Artwork Information

  • Title:

    Painter, The

  • Artist:

    Motherwell, Robert

  • Artist Bio:

    American, 1915–1991

  • Date:

    1944

  • Medium:

    Oil, crayon, pasted sandpaper and papers, and printed map

  • Dimensions:

    24 x 19 7/8 inches

  • Credit Line:

    Wichita Art Museum, Museum purchase, Wichita Art Museum Members Foundation, and the National Endowment for the Arts Museum Purchase Plan

  • Object Number:

    1969.4

  • Display:

    Not Currently on Display


About the Artwork

This object is one of a series of seminal collage works executed by Robert Motherwell in 1943 and 1944, works in which he developed some of the most enduring themes and motifs of his pictorial language—pictorial themes subsequently explored in his signature abstract expressionist paintings and in monumental collage works of the 1960s and 1970s. Motherwell was attracted to the medium of collage by his admiration for the French modernists Picasso, Braque, and Matisse as well as his interest in European surrealism.

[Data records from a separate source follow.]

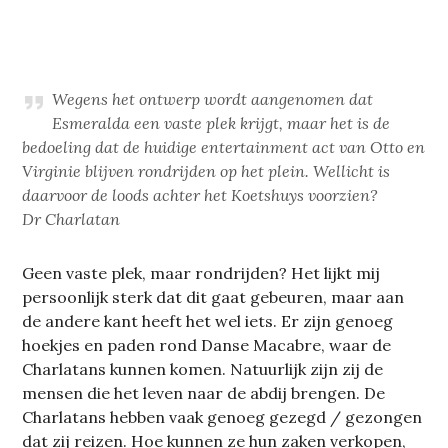
Wegens het ontwerp wordt aangenomen dat
Esmeralda een vaste plek krijgt, maar het is de
bedoeling dat de huidige entertainment act van Otto en
Virginie blijven rondrijden op het plein. Wellicht is
daarvoor de loods achter het Koetshuys voorzien?
Dr Charlatan
Geen vaste plek, maar rondrijden? Het lijkt mij
persoonlijk sterk dat dit gaat gebeuren, maar aan
de andere kant heeft het wel iets. Er zijn genoeg
hoekjes en paden rond Danse Macabre, waar de
Charlatans kunnen komen. Natuurlijk zijn zij de
mensen die het leven naar de abdij brengen. De
Charlatans hebben vaak genoeg gezegd / gezongen
dat zij reizen. Hoe kunnen ze hun zaken verkopen,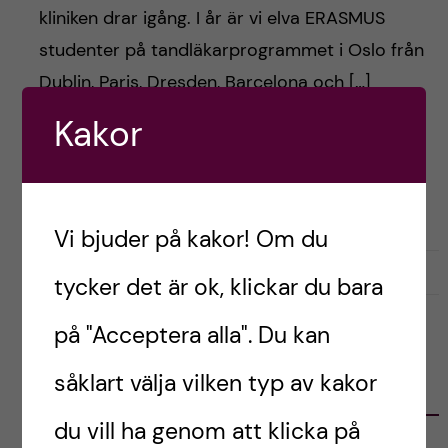
h
kliniken drar igång. I år är vi elva ERASMUS
å
studenter på tandläkarprogrammet i Oslo från
Dublin, Paris, Dresden, Barcelona och […]
l
Kakor
l
Postad av
Ida, Norge
e
LIVET SOM UTBYTESSTUDENT
STUDENTLIV
STUDIER
Vi bjuder på kakor! Om du
t
mars 10, 2022
0
tycker det är ok, klickar du bara
på "Acceptera alla". Du kan
såklart välja vilken typ av kakor
KATEGORIER
du vill ha genom att klicka på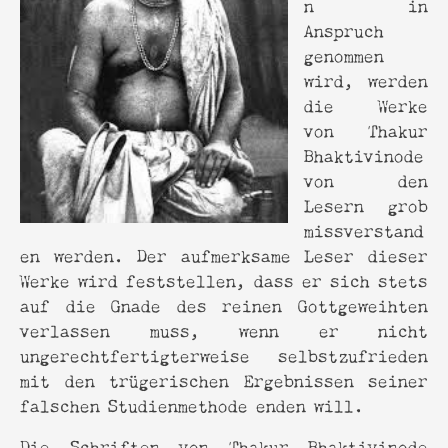
n in
Anspruch
genommen
wird, werden
die Werke
von Thakur
Bhaktivinode
von den
Lesern grob
missverstand
en werden. Der aufmerksame Leser dieser
Werke wird feststellen, dass er sich stets
auf die Gnade des reinen Gottgeweihten
verlassen muss, wenn er nicht
ungerechtfertigterweise selbstzufrieden
mit den trügerischen Ergebnissen seiner
falschen Studienmethode enden will.
Die Schriften von Thakur Bhaktivinode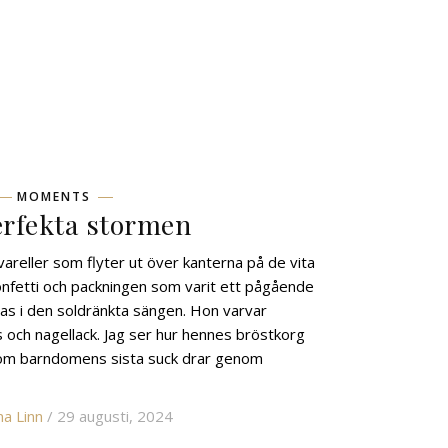
MOMENTS
rfekta stormen
areller som flyter ut över kanterna på de vita
konfetti och packningen som varit ett pågående
as i den soldränkta sängen. Hon varvar
 och nagellack. Jag ser hur hennes bröstkorg
 om barndomens sista suck drar genom
a Linn
/ 29 augusti, 2024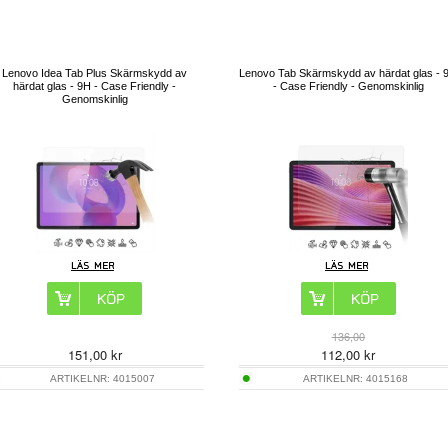
Lenovo Idea Tab Plus Skärmskydd av
Lenovo Tab Skärmskydd av härdat glas - 
härdat glas - 9H - Case Friendly -
- Case Friendly - Genomskinlig
Genomskinlig
136,00
151,00
kr
112,00
kr
ARTIKELNR:
4015007
ARTIKELNR:
4015168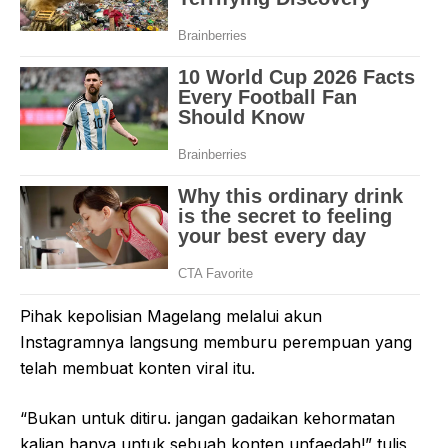
Pihak kepolisian Magelang melalui akun
Instagramnya langsung memburu perempuan yang
telah membuat konten viral itu.
“Bukan untuk ditiru. jangan gadaikan kehormatan
kalian hanya untuk sebuah konten unfaedah!” tulis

The Wichita Art Museum’s The Painter exhibits Motherwell’s preferred abstract schema of organic and emotive elements including color, textures, found papers, and irregular markings held in suspension for contemplation by a rationalistic architectonic grid work of horizontal and vertical rectangles. The collage medium allowed Motherwell to incorporate elements of surrealist technique such as automatic drawing or graffiti—seen here in the contour drawing in the center of the yellow-green paint on mulberry paper and the black outline of a rectangle framing the contour of an ovoid shape. The motif of an ovoid held in a vice of rectangles was to become the dominant motif in Motherwell’s signature paintings of his favored theme of war elegies.

This collage shares with others in its series specific allusions to contemporaneous events of war that engaged so many members of the artistic community, especially in New York where aspiring American artists came into direct contact with the refugee European artists who imported to the United States not only their radical modernist aesthetics but also their bitter experiences of WW II. The small rectangle shape of white with a black line down the center located in the lower right corner echoed the motif of a jail window introduced in Motherwell’s 1943 collages dedicated to the Spanish Civil War and to Poncho Villa. The small horizontally oriented rectangle of cut green and white map paper was taken from a contemporaneous military contour map appears in other collage images of 1944. Motherwell told Jack D. Flam in an interview of 1983 that he regarded his collages as “a kind of private diary” that allowed him to incorporate intimate subjective associations with the real world into his abstract imagery.